今日のMSN産経ニュース(4/26分)

■【正論】「国民の憲法」考 拓殖大学総長・渡辺利夫
http://sankei.jp.msn.com/politics/news/130426/plc13042605010010-n1.htm

「国民の憲法」ってのは産経の作った憲法案のことです。「国民の憲法」考と言いながら「国民の憲法」には全く触れず、やってることは現行憲法への非難だけというのが「何だかなあ」ですね。大体「国民の憲法」って名前からして「外国人が全く視野に入ってないらしい」のがうんざりですね。産経らしいですけど。

宗教上の争いが日本に深刻な亀裂を生じさせることもなかった

「深刻な亀裂」が何を意味してるのかわかりませんが、「一向一揆」「廃仏毀釈運動」とかを考えればはっきり言って間違いじゃないんですかね。

10世紀初頭に唐王朝が滅亡して以来、大陸からの影響力は急速に失(う)せ

 渡辺の言う「影響」の意味が良くわかりませんが、日宋貿易とか日明貿易とかあるんだから影響がないわけないんですが。いわゆる鎌倉新仏教(栄西道元は中国で禅宗を学んだ)や雪舟水墨画なんかも中国の影響でしょう。
 そんなに中国の影響力を認めるのが嫌か?。「今の中国が共産国」だから嫌なのか?。それとも戦前の「チャンコロ」云々的な民族差別か?

異民族の征服や反乱、権力内部の大逆や謀反に彩られた中国史に比べれば、日本ははるかに平穏な歴史を織り成してきた。

**取り組む課題:**
**1.** 本文の「「国民の憲法」ってのは」で始まる段落を、要点を残したまま、より短くまとめてください。
**2.** 本文のうち、「10世紀初頭に唐王朝が滅亡して以来、大陸からの影響力は急速に失(う)せ」という語句を含む箇所から始め、「ンコロ」云々的な民族差別か?」で終わる部分を、一字一句変えずに出力してください。
続く資料は参照する必要はありません。

**提示資料:**

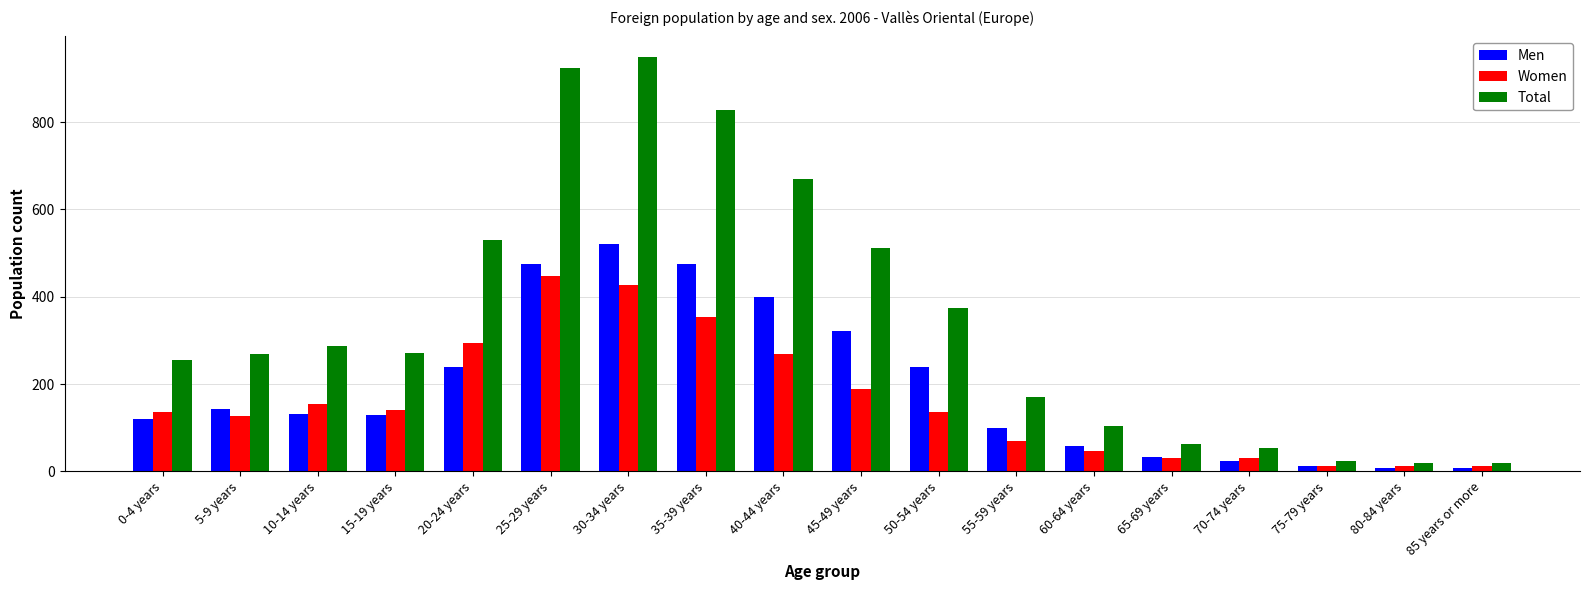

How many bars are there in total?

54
...
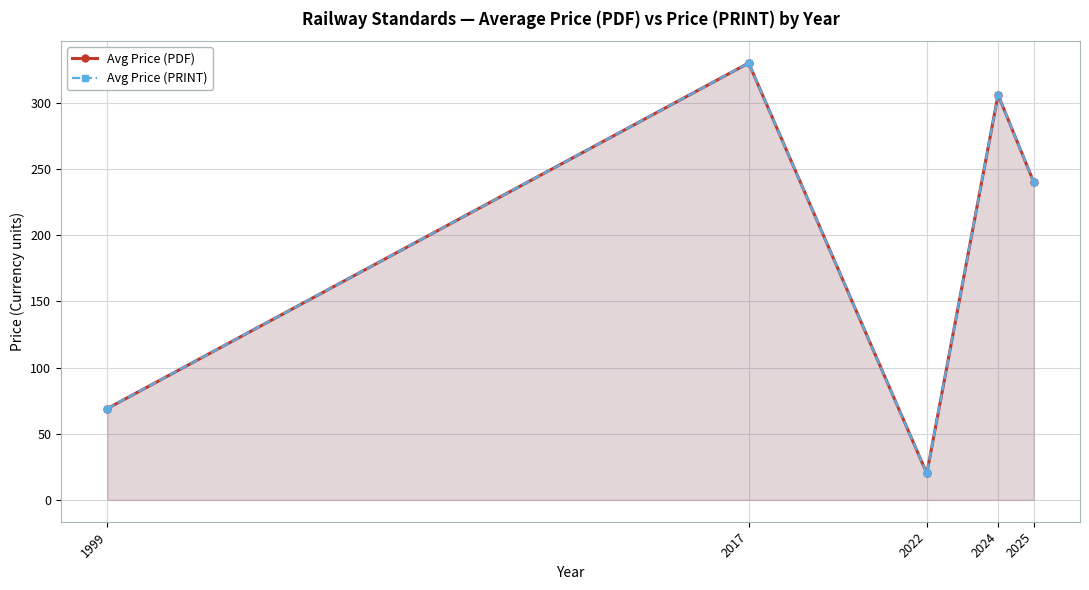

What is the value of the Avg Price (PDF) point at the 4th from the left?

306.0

**課題の解答:**
**1.** 「国民の憲法」とは産経が作成した憲法案である。その名を冠した論考は同案に全く触れず、現行憲法を非難するだけで、書き手はこれに不満を示している。また、名称から外国人が全く視野に入っていないように見える点にもうんざりしており、産経らしいとも述べている。

**2.**
10世紀初頭に唐王朝が滅亡して以来、大陸からの影響力は急速に失(う)せ

 渡辺の言う「影響」の意味が良くわかりませんが、日宋貿易とか日明貿易とかあるんだから影響がないわけないんですが。いわゆる鎌倉新仏教(栄西道元は中国で禅宗を学んだ)や雪舟水墨画なんかも中国の影響でしょう。
 そんなに中国の影響力を認めるのが嫌か?。「今の中国が共産国」だから嫌なのか?。それとも戦前の「チャンコロ」云々的な民族差別か?